I’m not alone, dear reader, and perhaps I can even count you as an aged Peter with me:
- You have a job that’s hard to describe (to others, to yourself).
- You make more than you deserve. Most days are easy.
- Writing and reading email is your main product.
- You want more.
Not more money, so much. Not title, or power even. It’s purpose, yes. But more simply put, it’s some sort of product of your existence, of your day, that you can point to. There, that’s what I did today.
As I grew older, and my friends and colleagues did along with me, we slowly began to share with one another, ever so carefully, that we did way less each week than we should. 10 hours of real work. Maybe? Some less, some more. Much of those hours is merely existing at meetings, chiming in on an email thread, or traveling for what feels like the very sake of showing motion.
But a few, then dozens, of successful friends divulged there shared doldrum with me.
Just how excruciating, how debilitating it’s become to live a week like this…well, that’s not something that’s breached the dam of sharing yet. So let me take a crack at it.
A day of doing a combined 60 minutes of real work — that sucks. I open a calendar in the morning to see a 30-minute at 10:00 and another at 2:30. White space everywhere. First instinct is relief, and my mind goes to all the ways in which I’ll fill that time void. A few slides with no deadline, I’ll work on those. I’ll set up 1-on-1’s with some junior folks, flesh out that big analytics idea from the backburner.

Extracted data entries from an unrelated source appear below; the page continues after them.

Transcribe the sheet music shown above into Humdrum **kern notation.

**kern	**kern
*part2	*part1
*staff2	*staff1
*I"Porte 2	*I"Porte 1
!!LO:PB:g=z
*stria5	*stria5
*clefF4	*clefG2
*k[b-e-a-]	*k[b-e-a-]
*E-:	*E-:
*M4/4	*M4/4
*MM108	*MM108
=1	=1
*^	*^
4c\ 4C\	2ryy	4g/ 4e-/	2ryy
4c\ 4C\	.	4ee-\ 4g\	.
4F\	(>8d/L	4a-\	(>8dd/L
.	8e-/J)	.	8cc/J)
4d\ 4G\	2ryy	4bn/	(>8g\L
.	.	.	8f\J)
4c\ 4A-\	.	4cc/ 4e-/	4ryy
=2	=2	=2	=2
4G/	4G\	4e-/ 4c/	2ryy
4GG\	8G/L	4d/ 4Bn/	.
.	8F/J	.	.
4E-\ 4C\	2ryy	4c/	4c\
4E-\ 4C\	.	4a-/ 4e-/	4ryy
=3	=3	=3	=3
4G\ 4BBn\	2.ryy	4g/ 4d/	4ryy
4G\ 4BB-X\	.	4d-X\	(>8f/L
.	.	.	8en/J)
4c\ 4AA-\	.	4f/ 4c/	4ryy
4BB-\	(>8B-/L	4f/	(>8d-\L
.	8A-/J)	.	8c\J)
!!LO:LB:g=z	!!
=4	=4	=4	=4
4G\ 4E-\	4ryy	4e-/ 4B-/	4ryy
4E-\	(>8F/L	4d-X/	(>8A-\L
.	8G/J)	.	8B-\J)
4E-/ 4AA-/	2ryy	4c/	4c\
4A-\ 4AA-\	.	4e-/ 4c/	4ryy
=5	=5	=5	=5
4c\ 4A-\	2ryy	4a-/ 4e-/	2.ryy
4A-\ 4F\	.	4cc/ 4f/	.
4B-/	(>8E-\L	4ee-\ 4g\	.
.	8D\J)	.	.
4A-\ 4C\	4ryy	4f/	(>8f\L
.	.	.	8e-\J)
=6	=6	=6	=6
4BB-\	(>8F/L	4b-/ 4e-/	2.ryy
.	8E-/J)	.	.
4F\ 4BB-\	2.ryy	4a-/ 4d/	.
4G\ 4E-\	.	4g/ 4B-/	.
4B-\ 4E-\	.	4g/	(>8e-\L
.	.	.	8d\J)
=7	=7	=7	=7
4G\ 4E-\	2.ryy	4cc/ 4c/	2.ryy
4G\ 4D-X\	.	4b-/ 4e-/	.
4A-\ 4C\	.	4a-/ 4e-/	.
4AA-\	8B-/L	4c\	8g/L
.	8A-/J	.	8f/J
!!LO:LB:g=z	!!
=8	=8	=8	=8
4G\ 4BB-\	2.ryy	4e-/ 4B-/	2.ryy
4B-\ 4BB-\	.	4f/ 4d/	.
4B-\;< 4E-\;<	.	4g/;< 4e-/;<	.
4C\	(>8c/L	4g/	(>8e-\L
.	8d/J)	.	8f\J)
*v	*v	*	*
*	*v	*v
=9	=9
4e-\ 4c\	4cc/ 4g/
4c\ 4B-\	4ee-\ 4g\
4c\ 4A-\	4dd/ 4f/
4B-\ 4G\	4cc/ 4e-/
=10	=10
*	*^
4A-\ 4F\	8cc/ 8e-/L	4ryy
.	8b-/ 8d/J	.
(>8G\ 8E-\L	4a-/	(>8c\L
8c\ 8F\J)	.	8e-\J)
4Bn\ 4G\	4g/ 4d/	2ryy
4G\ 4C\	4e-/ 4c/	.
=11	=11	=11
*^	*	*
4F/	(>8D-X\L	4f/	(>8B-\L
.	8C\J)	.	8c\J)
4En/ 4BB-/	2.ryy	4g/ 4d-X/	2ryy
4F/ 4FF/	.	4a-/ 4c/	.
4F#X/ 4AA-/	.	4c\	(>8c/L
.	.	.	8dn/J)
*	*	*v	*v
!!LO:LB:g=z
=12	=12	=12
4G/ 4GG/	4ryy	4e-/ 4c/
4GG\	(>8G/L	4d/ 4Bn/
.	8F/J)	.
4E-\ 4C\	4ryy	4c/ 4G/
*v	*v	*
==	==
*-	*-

Or…wait, no I’ll work out, then groceries, have to take the car in. I’ll get so much personal stuff done. Maybe a quick episode of Always Sunny at lunch, a little Metroid?
By 5:00, I rarely have a feeling of true exhaustion, of earned rest. I got here, I kept my job, did a little work. Also, didn’t I manage to get some checklist items done? The bread, waiting on hold with insurance, activating my new bank card.
Am I tired? When I sit down after bedtime to re-watch Nip/Tuck, does my mind actually need a break? Do I deserve one?
I look at tomorrow’s calendar. Completely empty. Tomorrow, then. I’ll read that old issue of The Economist in the morning, and finish that deck, setup meetings with important people. I’ll earn the evening’s rest.
“Well you don’t need a million dollars to do nothing, man. Just take a look at my cousin, he’s broke, don’t do shit.”